-- SUPPLIED RECORDS --
_ _ _
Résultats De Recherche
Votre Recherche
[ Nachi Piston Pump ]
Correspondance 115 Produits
_ _ _
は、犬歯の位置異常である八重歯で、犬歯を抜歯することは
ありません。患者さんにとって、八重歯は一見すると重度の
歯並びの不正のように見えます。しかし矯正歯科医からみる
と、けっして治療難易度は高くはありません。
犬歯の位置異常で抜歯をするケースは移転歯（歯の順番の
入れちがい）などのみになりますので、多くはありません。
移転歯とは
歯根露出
_ _ _
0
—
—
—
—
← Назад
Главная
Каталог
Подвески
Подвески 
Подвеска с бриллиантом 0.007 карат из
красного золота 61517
_ _ _
-- PROBLEM --
Using the material above, transcribe exactly the lines from the line with "Подвеска с бриллиантом 0.007 карат из" to the line with "красного золота 61517"; both count, and nothing else goes in.

-- TASK OUTPUT --
Подвеска с бриллиантом 0.007 карат из
красного золота 61517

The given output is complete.